Curiosityx · 15 Jul 2008 at 17:04

Greetings, we have an issue with a site to site vpn connection that drops out at least once a day, were using an ASA 5510 the other end is a Watchguard X550e.

IKE Phase 1 - 3DES/SHA/
IKE Phase 2 - 3DES/SHA/

Using DH Group 2 and Aggressive Mode.

Does anyone know of a way to monitor the VPN Connection on the ASA and have it log only specific events relating to VPN Dropouts?

Regards

Chief Wiggum · 15 Jul 2008 at 20:19

Hi there,

I've just had a look on my PIX, IIRC it's not that different from an ASA, but I don't have access to it right now....
via the ASDM:
click configure
click the properties, expand logging, click logging filter
logging to syslog: edit
you can add an event list that will allow you to filter VPN events

Note: that will stop it from syslogging other stuff through.

Is it dropping while it's passing traffic? If not, it could be jsut timing out as there isn't traffic passing?

Kev

bigredshark · 15 Jul 2008 at 20:22

I'd just syslog everything, then script a filter on your syslog server to pick out the events...

Tui · 15 Jul 2008 at 20:57

When the VPN drops, what do you need to do to get it back up again?

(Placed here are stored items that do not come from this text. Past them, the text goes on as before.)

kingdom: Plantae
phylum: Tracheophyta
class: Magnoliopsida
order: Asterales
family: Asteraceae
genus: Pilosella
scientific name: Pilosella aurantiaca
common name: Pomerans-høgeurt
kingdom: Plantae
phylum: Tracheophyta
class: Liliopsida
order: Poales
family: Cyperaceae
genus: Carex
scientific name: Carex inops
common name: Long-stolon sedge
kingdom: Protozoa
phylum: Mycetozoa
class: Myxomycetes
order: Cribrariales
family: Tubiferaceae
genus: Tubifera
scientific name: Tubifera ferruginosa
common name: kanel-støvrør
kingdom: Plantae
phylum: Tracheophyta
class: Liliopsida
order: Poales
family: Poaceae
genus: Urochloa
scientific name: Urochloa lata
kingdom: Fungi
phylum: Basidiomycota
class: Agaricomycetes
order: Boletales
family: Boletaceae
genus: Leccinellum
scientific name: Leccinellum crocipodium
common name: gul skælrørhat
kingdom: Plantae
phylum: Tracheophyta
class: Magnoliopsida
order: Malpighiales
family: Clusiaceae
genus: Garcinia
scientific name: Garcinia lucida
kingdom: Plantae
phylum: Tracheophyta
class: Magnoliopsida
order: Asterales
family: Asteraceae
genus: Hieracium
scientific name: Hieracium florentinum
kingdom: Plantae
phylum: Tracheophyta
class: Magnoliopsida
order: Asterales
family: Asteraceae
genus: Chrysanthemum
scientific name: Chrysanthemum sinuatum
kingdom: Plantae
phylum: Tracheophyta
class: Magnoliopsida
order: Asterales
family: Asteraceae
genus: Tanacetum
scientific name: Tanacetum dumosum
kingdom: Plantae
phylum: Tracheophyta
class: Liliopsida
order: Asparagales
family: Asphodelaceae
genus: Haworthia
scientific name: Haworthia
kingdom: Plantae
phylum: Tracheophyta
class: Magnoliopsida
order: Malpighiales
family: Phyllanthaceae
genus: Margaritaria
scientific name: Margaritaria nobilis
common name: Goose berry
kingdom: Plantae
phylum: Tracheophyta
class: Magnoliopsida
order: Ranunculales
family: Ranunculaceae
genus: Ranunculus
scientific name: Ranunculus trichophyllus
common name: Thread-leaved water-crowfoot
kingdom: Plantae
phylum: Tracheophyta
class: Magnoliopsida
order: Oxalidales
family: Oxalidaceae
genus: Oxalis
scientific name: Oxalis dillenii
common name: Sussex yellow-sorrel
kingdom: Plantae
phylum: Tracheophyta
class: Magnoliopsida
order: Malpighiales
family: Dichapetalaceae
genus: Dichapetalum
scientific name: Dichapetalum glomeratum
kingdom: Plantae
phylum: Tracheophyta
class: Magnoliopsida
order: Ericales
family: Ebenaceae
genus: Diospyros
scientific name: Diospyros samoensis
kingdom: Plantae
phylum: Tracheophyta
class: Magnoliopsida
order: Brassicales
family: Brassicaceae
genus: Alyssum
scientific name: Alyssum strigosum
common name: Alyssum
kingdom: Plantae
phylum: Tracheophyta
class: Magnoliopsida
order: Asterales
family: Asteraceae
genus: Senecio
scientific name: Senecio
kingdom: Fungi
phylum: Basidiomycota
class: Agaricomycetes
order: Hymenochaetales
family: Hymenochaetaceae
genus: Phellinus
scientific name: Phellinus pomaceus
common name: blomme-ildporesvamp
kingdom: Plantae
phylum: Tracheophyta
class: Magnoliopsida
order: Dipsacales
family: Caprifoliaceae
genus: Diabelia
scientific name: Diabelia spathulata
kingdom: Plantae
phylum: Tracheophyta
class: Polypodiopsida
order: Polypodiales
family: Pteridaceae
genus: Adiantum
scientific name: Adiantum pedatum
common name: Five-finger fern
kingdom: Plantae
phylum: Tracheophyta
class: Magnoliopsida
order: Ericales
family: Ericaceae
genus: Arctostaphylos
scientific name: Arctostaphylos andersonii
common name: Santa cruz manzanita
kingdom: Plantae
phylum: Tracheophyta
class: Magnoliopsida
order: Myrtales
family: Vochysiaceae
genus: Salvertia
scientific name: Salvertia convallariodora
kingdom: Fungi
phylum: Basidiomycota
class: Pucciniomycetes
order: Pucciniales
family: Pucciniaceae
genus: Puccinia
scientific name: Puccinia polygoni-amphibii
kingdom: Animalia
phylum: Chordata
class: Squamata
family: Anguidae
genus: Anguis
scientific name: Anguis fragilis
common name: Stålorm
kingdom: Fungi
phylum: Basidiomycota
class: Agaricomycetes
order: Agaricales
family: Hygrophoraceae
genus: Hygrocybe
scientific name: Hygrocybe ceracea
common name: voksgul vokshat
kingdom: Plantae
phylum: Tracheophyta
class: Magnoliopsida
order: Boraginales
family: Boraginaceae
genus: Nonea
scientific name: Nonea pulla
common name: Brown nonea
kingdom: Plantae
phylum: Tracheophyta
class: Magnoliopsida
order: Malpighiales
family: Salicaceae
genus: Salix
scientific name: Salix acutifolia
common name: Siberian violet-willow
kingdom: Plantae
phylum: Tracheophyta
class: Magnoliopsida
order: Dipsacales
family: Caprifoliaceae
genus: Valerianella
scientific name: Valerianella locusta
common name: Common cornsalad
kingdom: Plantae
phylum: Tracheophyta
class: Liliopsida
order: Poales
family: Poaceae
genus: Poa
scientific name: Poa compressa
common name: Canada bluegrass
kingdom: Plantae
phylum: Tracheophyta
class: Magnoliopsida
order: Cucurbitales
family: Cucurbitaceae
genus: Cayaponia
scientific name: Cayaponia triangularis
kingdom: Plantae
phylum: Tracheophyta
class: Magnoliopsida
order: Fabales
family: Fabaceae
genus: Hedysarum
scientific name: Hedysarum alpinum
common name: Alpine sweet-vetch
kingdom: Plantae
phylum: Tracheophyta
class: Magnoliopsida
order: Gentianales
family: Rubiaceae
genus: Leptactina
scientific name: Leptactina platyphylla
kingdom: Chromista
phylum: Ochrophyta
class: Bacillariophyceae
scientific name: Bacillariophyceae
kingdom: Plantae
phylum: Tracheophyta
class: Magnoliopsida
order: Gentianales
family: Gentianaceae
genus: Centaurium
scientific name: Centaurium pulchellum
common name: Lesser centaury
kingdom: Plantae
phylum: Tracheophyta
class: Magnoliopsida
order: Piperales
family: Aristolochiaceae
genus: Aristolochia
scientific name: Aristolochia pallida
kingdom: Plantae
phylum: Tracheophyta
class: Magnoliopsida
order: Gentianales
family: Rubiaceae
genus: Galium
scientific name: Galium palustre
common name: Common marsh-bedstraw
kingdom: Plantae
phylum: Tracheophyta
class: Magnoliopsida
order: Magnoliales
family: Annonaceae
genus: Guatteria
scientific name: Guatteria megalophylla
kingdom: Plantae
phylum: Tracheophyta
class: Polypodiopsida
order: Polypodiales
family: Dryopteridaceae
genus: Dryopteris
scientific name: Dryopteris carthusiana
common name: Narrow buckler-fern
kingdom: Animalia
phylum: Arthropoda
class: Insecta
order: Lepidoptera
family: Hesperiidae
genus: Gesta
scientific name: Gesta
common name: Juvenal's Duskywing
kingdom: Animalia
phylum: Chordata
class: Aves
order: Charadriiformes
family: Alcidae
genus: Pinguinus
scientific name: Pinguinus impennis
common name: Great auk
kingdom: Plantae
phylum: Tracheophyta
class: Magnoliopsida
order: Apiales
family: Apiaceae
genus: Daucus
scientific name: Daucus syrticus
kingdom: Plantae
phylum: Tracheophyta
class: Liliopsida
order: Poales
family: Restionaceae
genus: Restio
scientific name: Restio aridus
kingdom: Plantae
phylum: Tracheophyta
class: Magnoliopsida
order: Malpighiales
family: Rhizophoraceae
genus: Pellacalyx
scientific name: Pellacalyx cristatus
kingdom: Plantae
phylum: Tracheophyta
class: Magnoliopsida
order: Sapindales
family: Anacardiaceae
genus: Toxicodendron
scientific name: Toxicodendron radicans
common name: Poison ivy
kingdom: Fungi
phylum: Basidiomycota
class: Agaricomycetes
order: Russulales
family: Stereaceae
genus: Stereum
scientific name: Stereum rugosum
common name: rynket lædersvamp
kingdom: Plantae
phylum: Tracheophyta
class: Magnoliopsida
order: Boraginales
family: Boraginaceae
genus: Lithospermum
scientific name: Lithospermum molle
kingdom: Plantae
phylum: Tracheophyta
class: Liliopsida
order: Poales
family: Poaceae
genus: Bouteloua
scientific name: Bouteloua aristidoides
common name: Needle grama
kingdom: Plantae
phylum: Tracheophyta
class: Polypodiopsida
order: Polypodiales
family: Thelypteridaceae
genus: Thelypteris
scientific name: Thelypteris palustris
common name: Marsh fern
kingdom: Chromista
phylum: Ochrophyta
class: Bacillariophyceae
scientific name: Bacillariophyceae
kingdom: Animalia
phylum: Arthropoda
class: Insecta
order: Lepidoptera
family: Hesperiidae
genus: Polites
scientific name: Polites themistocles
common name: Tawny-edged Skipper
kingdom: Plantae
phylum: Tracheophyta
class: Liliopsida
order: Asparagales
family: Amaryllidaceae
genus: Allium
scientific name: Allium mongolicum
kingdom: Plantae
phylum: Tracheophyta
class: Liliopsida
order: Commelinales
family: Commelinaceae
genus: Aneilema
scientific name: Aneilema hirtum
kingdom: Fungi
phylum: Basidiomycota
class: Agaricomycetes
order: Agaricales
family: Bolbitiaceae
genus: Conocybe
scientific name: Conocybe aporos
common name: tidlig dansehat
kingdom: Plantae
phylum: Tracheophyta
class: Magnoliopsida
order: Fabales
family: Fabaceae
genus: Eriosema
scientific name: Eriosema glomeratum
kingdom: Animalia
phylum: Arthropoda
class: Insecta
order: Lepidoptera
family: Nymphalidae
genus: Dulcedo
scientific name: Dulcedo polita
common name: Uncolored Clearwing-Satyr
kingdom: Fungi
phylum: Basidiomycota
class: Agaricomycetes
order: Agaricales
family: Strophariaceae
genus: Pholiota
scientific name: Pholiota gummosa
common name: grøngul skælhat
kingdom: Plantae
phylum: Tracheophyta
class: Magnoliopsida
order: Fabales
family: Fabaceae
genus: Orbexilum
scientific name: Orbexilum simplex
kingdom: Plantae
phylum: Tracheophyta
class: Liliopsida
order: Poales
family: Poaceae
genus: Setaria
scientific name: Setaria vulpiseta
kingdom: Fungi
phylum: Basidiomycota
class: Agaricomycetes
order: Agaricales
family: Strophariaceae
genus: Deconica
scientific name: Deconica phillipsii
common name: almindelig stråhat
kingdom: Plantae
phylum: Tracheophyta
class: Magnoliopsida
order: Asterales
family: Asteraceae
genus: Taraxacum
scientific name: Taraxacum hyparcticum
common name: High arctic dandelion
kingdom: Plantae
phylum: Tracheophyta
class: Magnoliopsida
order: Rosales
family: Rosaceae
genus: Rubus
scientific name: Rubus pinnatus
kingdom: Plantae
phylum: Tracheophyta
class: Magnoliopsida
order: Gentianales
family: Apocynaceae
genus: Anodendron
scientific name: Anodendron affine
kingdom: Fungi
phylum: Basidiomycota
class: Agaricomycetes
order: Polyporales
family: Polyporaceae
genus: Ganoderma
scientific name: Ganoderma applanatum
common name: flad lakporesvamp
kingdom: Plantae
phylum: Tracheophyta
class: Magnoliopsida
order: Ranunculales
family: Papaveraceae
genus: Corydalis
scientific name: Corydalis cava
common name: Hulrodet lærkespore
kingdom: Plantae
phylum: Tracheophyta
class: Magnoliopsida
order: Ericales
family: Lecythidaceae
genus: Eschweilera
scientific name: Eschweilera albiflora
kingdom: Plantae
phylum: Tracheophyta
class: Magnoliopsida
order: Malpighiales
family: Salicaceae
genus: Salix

Check that the settings of each endpoint is the same - there are options that if set at one end will allow a tunnel to be established if initiated by the other end, but not the other. Look specifically at the security lifetimes and if PFS is being used.

! log debug output
logging debug-trace
! debug phase 1
debug crypto isakmp 127
! debug phase 2
debug crypto ipsec 127

To stop, just begin each command with no

Chief Wiggum · 15 Jul 2008 at 21:44

I've always found that I can't get phase 2 if PFS is being used at one end? :confused:

Curiosityx · 16 Jul 2008 at 10:23

Cheers for the replies guys, initially the connection was configured for Main Mode with no DF Group used i have since changed this to aggressive DH Group 2 and enabled PFS, which seems to have helped somewhat, im thinking that the SA Lifetime may need to be extended, it is a little difficult not being able to see the connection from both ends.

I have checked that the settings are the same at both ends of the tunnel which was staying up for the majority of the day, havent yet checked back since making the changes.

Traffic is being passed consistently when the tunnel is up.